Script link: Unlawful
Logline: Shelby, a 40-something woman still trying to figure out how to be an adult, heads back to her hometown where she finds herself regressing even further into her juvenile tendencies.
Writer: Beth Rigazio
I’m going to get pummeled for this but I don’t care. Rigazio has some produced credits. But they’re from so long ago that I feel like she has to hustle as hard as everyone else on this list. And I’m not sure anyone’s going to find out about this script otherwise. The reason this screenplay made the list is simple: Shelby Wood. Shelby is one of the top 5 characters I’ve read all year. You WILL NOT forget this character, I promise you. Rigazio has sort of a Diablo Cody voice going for her, but where Cody has limits, Rigazio is just getting started. Take, for example, our 45 year old female hero starting a sexual relationship with a 15 year old. I mean, it gets dark. But the thing is, you NEVER STOP LAUGHING. It’s clear that Rigazio knows Shelby inside and out, and that’s what makes this script unforgettable.
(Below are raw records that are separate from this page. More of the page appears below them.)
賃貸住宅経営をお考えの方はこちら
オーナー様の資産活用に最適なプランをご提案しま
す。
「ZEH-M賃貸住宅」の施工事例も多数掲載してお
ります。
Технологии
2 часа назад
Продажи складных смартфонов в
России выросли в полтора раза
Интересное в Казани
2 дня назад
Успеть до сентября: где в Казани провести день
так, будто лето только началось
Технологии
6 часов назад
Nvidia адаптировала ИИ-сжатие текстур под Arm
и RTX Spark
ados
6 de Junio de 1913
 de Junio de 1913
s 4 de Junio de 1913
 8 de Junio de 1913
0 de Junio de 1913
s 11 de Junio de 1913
Script link: Contact Beth Rigazio at firstname.lastname@example.org
Title: The Only Lemon Tree on Mars
Logline: When recent, inter-global events threaten to disrupt the idyllic life on the first Mars Colony, a woman with a secret to hide must do all that she can to prevent neighbors in her small town from taking up arms against each other.
Writer: Chad Rouch
There are some scripts that stay with you. You find yourself periodically remembering them, like a good vacation or an old friend you haven’t spoken to in awhile. The Only Lemon Tree on Mars is one of those scripts for me. Maybe it’s the title, which is so original, you instantly remember the screenplay when you read it (never forget the power of a unique title!). Or maybe it’s Rouch’s deft ability to paint this struggling alien planet a billion miles away in a way we haven’t seen before. I think that’s the key. This isn’t The Martian. It’s much deeper. There’s a lot more going on. And while it’s not perfect (the ending needs to be bigger), I would love to see what happens after Rouch goes through a couple of rewrites and really irons out the wrinkles. This was the nicest Amateur Friday surprise of the year.
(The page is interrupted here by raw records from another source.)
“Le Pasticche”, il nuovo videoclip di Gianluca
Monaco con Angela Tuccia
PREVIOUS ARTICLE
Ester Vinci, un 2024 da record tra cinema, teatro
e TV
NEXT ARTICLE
Script link: The Only Lemon Tree on Mars
Logline: After a genius self-destructive orchestra conductor falls from grace, he sees his way back to the top in an inner-city teenage girl with more musical talent than anyone he’s ever met.
Writer: James Thoo
Every year, Sundance celebrates one music-focused feature. I have no doubt that Sonata will one day be that feature. It’s just too darned good. James writes his main character, William Garland, as a smarter-than-everyone-in-the-room alcoholic, drug-addict, prostitute addict mess of a man who you could imagine a young Paul Newman playing. This man’s version of Trainwreck would make Amy Schumer look like Thomas the Train. So when he’s scraping the bottom of the barrel, ordering his umpteenth whiskey shot at the bar, and he hears the most beautiful soulful voice he’s ever heard outside, free-styling with some random homeless guy, you know you’re in for one hell of a ride. I’ve always been a sucker for heavily contrasting main characters, and a classically trained 40-something white orchestra conductor teaming up with a 14 year old black inner city girl is about as contrasting as you can get. I see this as the next Hustle & Flow. I absolutely loved this script.
Script link: Contact James here. email@example.com
That’s it ya’ll! I’m down for the count. See ya in the new year!!!!!